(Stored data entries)
:::::

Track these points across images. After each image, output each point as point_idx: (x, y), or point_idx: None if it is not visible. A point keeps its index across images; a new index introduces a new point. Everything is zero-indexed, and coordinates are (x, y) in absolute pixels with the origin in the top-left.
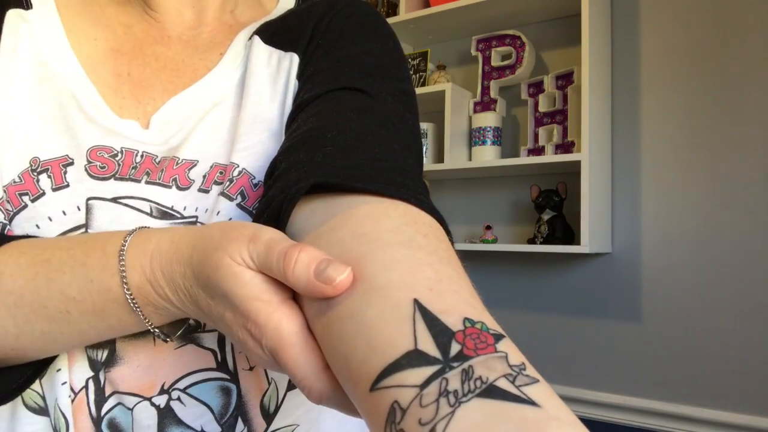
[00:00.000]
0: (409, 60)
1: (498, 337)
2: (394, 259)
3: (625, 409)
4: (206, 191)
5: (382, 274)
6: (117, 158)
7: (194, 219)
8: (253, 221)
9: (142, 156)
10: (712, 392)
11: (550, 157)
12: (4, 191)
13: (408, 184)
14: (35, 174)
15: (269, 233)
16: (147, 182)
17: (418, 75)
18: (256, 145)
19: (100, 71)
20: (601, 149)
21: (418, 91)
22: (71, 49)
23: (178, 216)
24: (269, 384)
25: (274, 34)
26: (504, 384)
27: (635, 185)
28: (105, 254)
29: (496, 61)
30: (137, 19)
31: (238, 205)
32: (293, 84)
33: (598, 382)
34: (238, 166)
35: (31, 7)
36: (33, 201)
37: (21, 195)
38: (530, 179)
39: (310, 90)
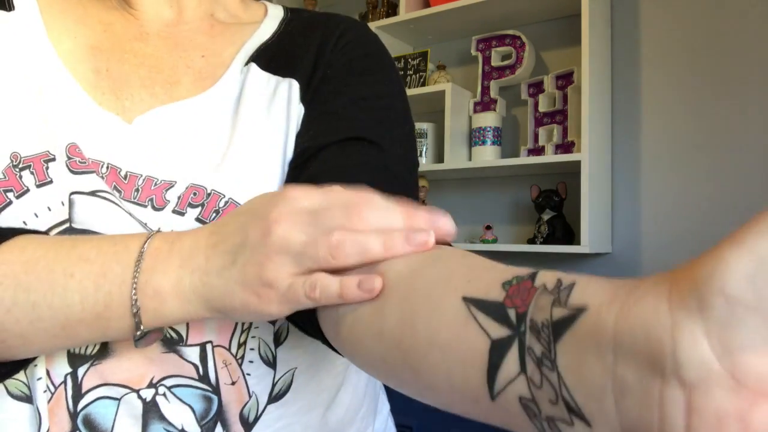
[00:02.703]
0: (409, 60)
1: (531, 276)
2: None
3: None
4: (181, 213)
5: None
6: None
7: None
8: None
9: (107, 168)
10: None
11: (550, 157)
12: None
13: None
14: (17, 170)
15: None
16: (123, 198)
17: (418, 75)
18: (246, 175)
19: (80, 68)
20: (601, 149)
21: (418, 91)
22: (52, 47)
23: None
24: (250, 397)
25: (271, 60)
26: (559, 313)
27: (635, 185)
28: (134, 235)
29: (496, 61)
30: (117, 17)
31: None
32: (296, 108)
33: None
34: (224, 196)
35: (13, 9)
36: (18, 197)
37: (6, 192)
38: (530, 179)
39: (322, 134)
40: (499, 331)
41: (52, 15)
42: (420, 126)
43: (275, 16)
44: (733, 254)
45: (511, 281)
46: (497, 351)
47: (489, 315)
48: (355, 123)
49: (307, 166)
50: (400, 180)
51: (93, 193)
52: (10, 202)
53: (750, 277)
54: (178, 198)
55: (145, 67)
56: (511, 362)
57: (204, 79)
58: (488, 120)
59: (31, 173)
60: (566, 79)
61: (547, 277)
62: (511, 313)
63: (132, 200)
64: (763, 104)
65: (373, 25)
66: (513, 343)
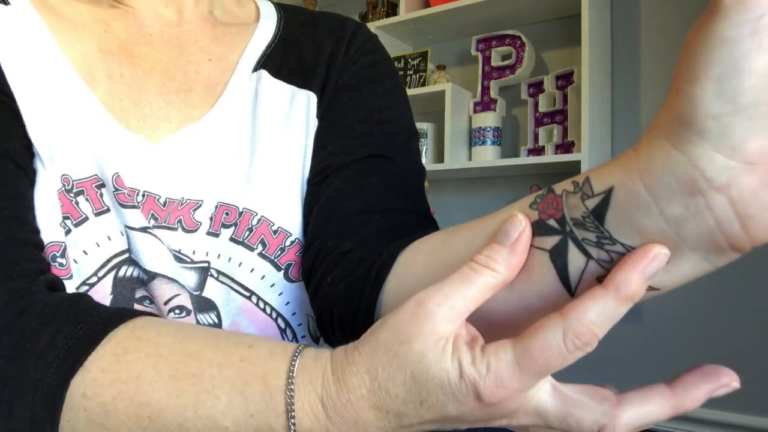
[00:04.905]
0: (409, 60)
1: (548, 190)
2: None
3: None
4: (215, 235)
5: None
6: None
7: (206, 264)
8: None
9: (143, 196)
10: None
11: (550, 157)
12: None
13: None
14: (72, 195)
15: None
16: (155, 226)
17: (418, 75)
18: (273, 190)
19: (94, 73)
20: (601, 149)
21: (418, 91)
22: (62, 52)
23: (188, 260)
24: None
25: (282, 66)
26: (592, 202)
27: None
28: (267, 388)
29: (496, 61)
30: (111, 15)
31: (260, 254)
32: (313, 123)
33: (598, 382)
34: (257, 214)
35: (9, 3)
36: (76, 226)
37: (64, 219)
38: (530, 179)
39: (341, 152)
40: (550, 241)
41: (48, 15)
42: (420, 126)
43: (269, 15)
44: (698, 87)
45: (535, 200)
46: (558, 255)
47: (535, 234)
48: (371, 140)
49: (329, 183)
50: (416, 191)
51: (144, 230)
52: (69, 230)
53: (719, 96)
54: (211, 219)
55: (156, 73)
56: (574, 257)
57: (214, 86)
58: (488, 120)
59: (87, 200)
60: (566, 79)
61: (563, 185)
62: (552, 223)
63: (162, 225)
64: None
65: (373, 25)
66: (567, 242)
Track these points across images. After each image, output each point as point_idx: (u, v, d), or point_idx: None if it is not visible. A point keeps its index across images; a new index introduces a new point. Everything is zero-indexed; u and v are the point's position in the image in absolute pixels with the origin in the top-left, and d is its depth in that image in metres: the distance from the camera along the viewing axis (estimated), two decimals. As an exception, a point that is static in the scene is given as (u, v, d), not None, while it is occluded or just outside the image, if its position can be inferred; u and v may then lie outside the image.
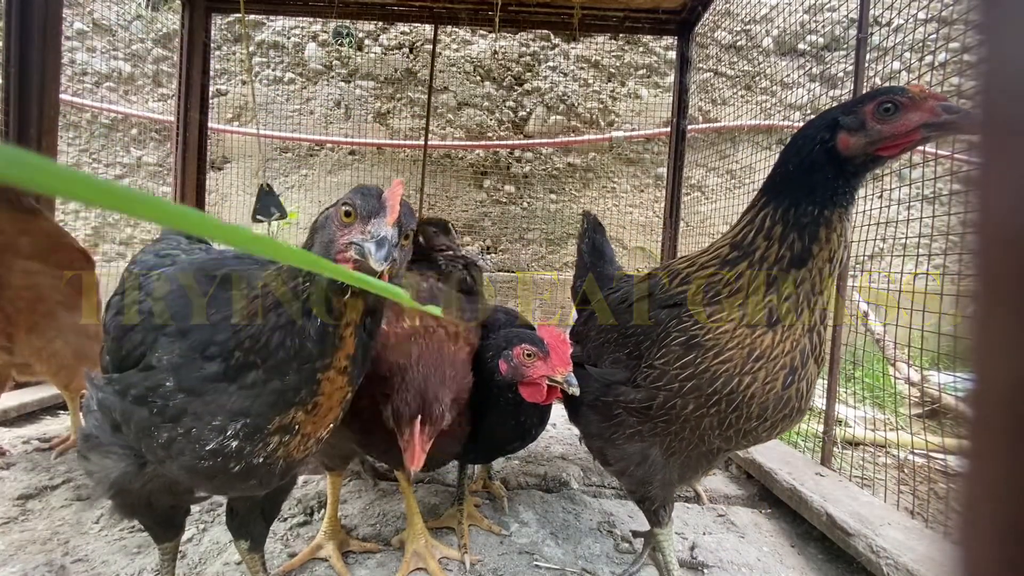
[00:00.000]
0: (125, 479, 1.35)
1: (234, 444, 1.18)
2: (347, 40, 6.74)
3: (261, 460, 1.22)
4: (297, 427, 1.22)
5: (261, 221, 4.74)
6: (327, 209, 1.19)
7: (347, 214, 1.12)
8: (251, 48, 6.59)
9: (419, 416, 1.45)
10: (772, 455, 2.71)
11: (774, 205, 1.49)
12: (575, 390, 1.68)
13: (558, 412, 2.01)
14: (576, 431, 2.19)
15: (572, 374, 1.70)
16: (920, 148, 2.37)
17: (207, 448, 1.18)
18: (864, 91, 2.65)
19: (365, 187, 1.15)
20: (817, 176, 1.44)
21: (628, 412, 1.70)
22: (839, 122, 1.42)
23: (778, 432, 1.57)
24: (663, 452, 1.71)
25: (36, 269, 2.29)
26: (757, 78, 6.58)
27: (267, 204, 4.69)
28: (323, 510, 2.29)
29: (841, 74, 5.43)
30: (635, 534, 2.22)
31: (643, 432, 1.69)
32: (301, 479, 2.53)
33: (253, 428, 1.18)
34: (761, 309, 1.47)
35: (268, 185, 4.74)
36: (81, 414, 1.48)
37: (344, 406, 1.30)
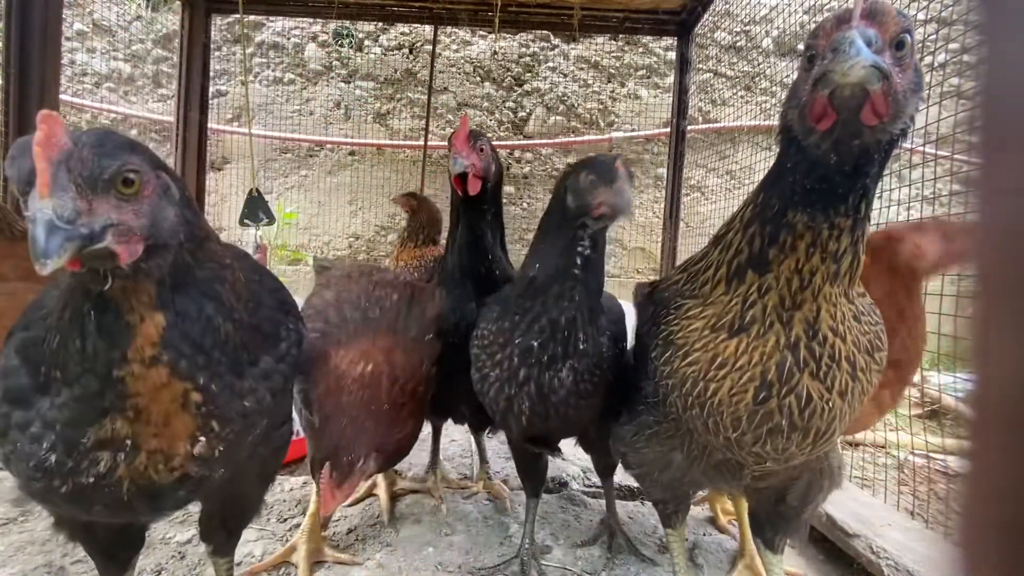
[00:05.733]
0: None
1: (53, 459, 1.02)
2: (347, 41, 6.75)
3: (93, 480, 1.03)
4: (130, 441, 1.01)
5: (248, 225, 4.77)
6: None
7: None
8: (251, 49, 6.59)
9: (328, 464, 1.39)
10: (772, 456, 2.71)
11: (765, 187, 1.28)
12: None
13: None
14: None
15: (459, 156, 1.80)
16: (919, 148, 2.38)
17: (31, 464, 1.03)
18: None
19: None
20: (781, 162, 1.23)
21: (647, 409, 1.60)
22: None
23: (780, 449, 1.35)
24: (685, 456, 1.57)
25: (20, 289, 2.34)
26: (757, 79, 6.59)
27: (255, 209, 4.72)
28: (323, 511, 2.29)
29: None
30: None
31: (660, 433, 1.58)
32: (300, 480, 2.52)
33: (67, 441, 1.02)
34: (726, 312, 1.31)
35: (257, 190, 4.77)
36: None
37: (209, 410, 1.05)
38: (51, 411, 1.02)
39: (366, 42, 6.80)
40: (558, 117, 6.80)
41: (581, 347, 1.59)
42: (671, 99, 5.03)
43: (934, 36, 2.28)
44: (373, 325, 1.73)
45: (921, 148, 2.34)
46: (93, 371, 0.97)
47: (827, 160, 1.12)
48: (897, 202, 2.48)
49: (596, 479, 2.71)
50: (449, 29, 6.45)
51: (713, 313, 1.33)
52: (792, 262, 1.20)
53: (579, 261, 1.54)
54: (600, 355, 1.63)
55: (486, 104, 6.79)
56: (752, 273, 1.26)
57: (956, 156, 2.20)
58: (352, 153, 6.78)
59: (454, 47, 6.80)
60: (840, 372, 1.27)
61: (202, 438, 1.05)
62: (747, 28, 6.39)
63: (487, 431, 2.47)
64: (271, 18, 6.55)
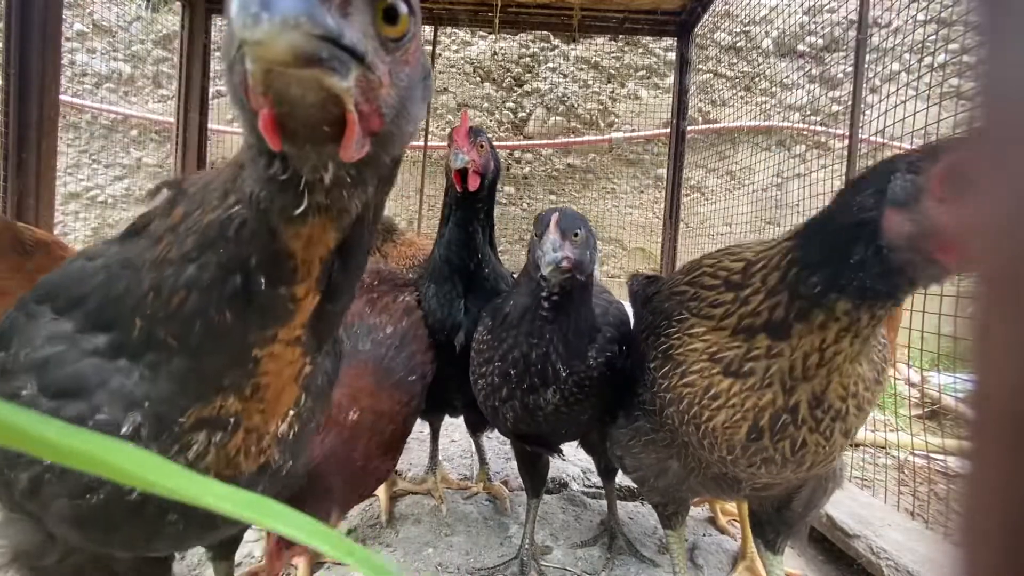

:::::

• What this task involves:
Wherever the word "output" appears in a line of the data, copy that line.

• Response area:
Track these points across images. After each image, output each point as point_idx: (x, y), or point_idx: None if it is not visible. A point keeps its index across images; a new index introduces a new point. Everything is zero-indexed, and coordinates are (x, y) in absolute pixels with the origin in the top-left.
Track these points across images. After each image, output each point as point_idx: (u, v, d), or point_idx: None if it is not visible. A point keeps its index across images; a new index introduces a new point. Everything is zero-indexed; u and v are the point's position in the image in absolute pixels with the origin in the top-left, and d is its depth in that image in metres: the distance from the camera along the viewing axis (estimated), two decimals. As an exception, a point that is static in the scene is given as (u, v, d), not None, while it is occluded or just outside the image, if its position can be inferred; u and v may then lie outside the image.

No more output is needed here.